First some setup information:
3 dedicated master nodes, 2 nodata (load balancing) nodes, several data boxes, which hold 6 ES nodes per box (30G heap per node, 4TB nvme disk per node, boxes have 386 or 512GB of RAM). Elasticsearch version is 6.8.2. Nodes are installed via offical deb package (and copy-pasta service files for starting different nodes)

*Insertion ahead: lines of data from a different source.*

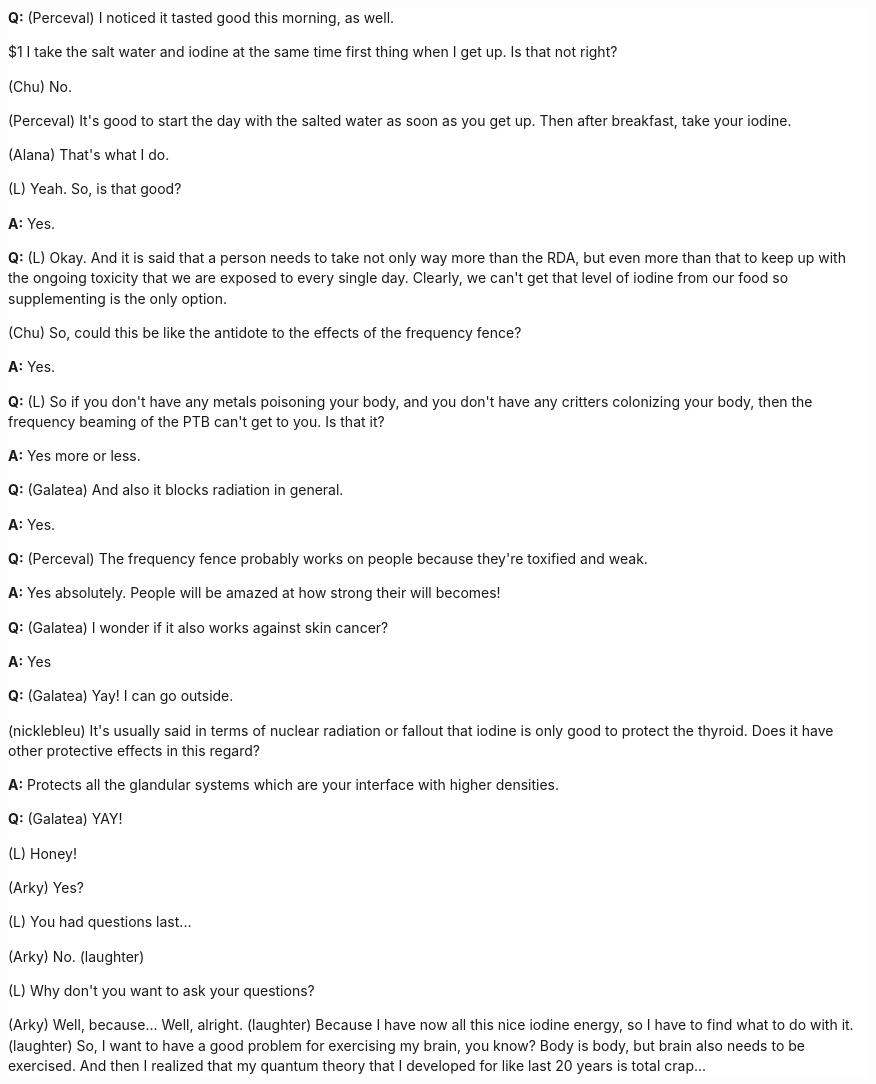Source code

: **Q:** (Perceval) I noticed it tasted good this morning, as well.

$1 I take the salt water and iodine at the same time first thing when I get up. Is that not right?

(Chu) No.

(Perceval) It's good to start the day with the salted water as soon as you get up. Then after breakfast, take your iodine.

(Alana) That's what I do.

(L) Yeah. So, is that good?

**A:** Yes.

**Q:** (L) Okay. And it is said that a person needs to take not only way more than the RDA, but even more than that to keep up with the ongoing toxicity that we are exposed to every single day. Clearly, we can't get that level of iodine from our food so supplementing is the only option.

(Chu) So, could this be like the antidote to the effects of the frequency fence?

**A:** Yes.

**Q:** (L) So if you don't have any metals poisoning your body, and you don't have any critters colonizing your body, then the frequency beaming of the PTB can't get to you. Is that it?

**A:** Yes more or less.

**Q:** (Galatea) And also it blocks radiation in general.

**A:** Yes.

**Q:** (Perceval) The frequency fence probably works on people because they're toxified and weak.

**A:** Yes absolutely. People will be amazed at how strong their will becomes!

**Q:** (Galatea) I wonder if it also works against skin cancer?

**A:** Yes

**Q:** (Galatea) Yay! I can go outside.

(nicklebleu) It's usually said in terms of nuclear radiation or fallout that iodine is only good to protect the thyroid. Does it have other protective effects in this regard?

**A:** Protects all the glandular systems which are your interface with higher densities.

**Q:** (Galatea) YAY!

(L) Honey!

(Arky) Yes?

(L) You had questions last...

(Arky) No. (laughter)

(L) Why don't you want to ask your questions?

(Arky) Well, because... Well, alright. (laughter) Because I have now all this nice iodine energy, so I have to find what to do with it. (laughter) So, I want to have a good problem for exercising my brain, you know? Body is body, but brain also needs to be exercised. And then I realized that my quantum theory that I developed for like last 20 years is total crap...

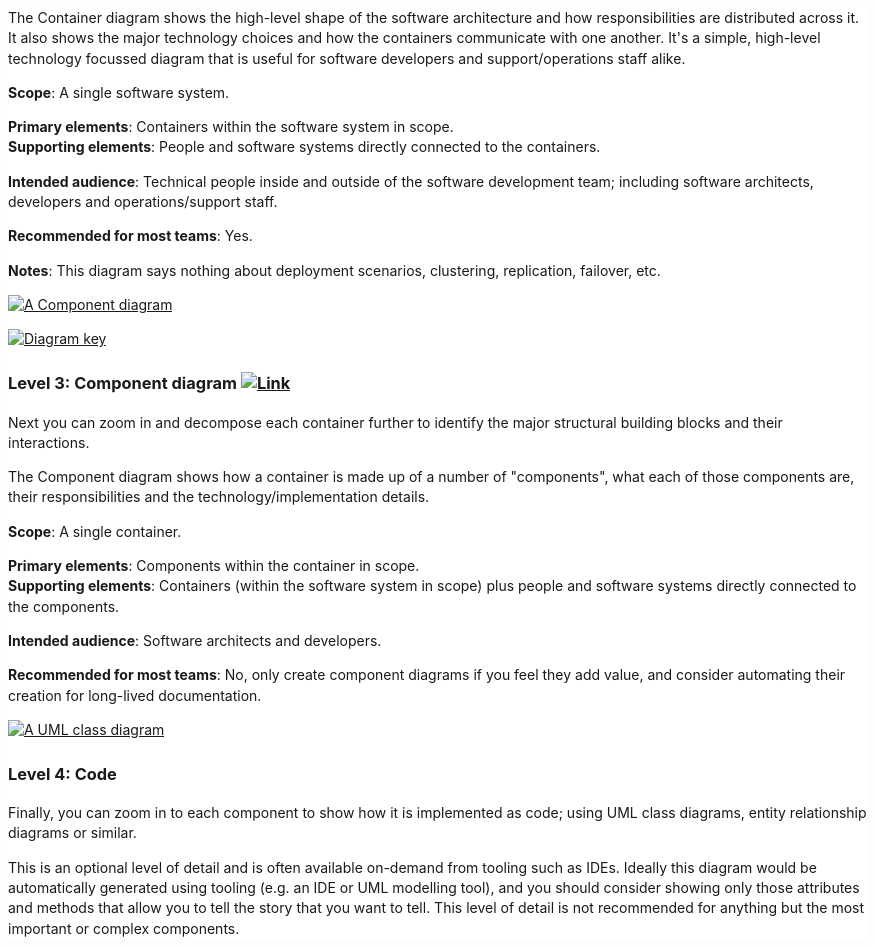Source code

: The Container diagram shows the high-level shape of the software architecture and how responsibilities are distributed across it. It also shows the major technology choices and how the containers communicate with one another. It's a simple, high-level technology focussed diagram that is useful for software developers and support/operations staff alike.

**Scope**: A single software system.

**Primary elements**: Containers within the software system in scope.  
**Supporting elements**: People and software systems directly connected to the containers.

**Intended audience**: Technical people inside and outside of the software development team; including software architects, developers and operations/support staff.

**Recommended for most teams**: Yes.

**Notes**: This diagram says nothing about deployment scenarios, clustering, replication, failover, etc.

[![A Component diagram](https://static.structurizr.com/workspace/76748/diagrams/Components.png)](https://static.structurizr.com/workspace/76748/diagrams/Components.png)

[![Diagram key](https://static.structurizr.com/workspace/76748/diagrams/Components-key.png)](https://static.structurizr.com/workspace/76748/diagrams/Components-key.png)

### Level 3: Component diagram [![Link](https://c4model.com/img/glyphicons-basic-351-link.svg)](https://c4model.com/#ComponentDiagram)

Next you can zoom in and decompose each container further to identify the major structural building blocks and their interactions.

The Component diagram shows how a container is made up of a number of "components", what each of those components are, their responsibilities and the technology/implementation details.

**Scope**: A single container.

**Primary elements**: Components within the container in scope.  
**Supporting elements**: Containers (within the software system in scope) plus people and software systems directly connected to the components.

**Intended audience**: Software architects and developers.

**Recommended for most teams**: No, only create component diagrams if you feel they add value, and consider automating their creation for long-lived documentation.

[![A UML class diagram](https://c4model.com/img/class-diagram.png)](https://c4model.com/img/class-diagram.png)

### Level 4: Code

Finally, you can zoom in to each component to show how it is implemented as code; using UML class diagrams, entity relationship diagrams or similar.

This is an optional level of detail and is often available on-demand from tooling such as IDEs. Ideally this diagram would be automatically generated using tooling (e.g. an IDE or UML modelling tool), and you should consider showing only those attributes and methods that allow you to tell the story that you want to tell. This level of detail is not recommended for anything but the most important or complex components.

openjdk version "1.8.0_222"
4.15.0-58-generic #64-Ubuntu
elasticsearch@hostname$ ulimit -u
2062033
Problem:
At pseudo-random times (once-twice a day), 1-2 nodes per box OOM with error as follows. There doesn't seem to be any substantial increase in load before the OOM.
Error is as follows:
[2019-09-18T10:27:47,847][WARN ][i.n.c.AbstractChannelHandlerContext] [hostname] An exception 'java.lang.OutOfMemoryError: unable to create new native thread' [enable DEBUG level for full stacktrace] was thrown by a user handler's exceptionCaught() method while handling the following exception:
java.lang.OutOfMemoryError: unable to create new native thread
The issue is probably something basic that I have missed, but I haven't been able to figure it out so far.
This is my first post, so there might not be enough information and so on :).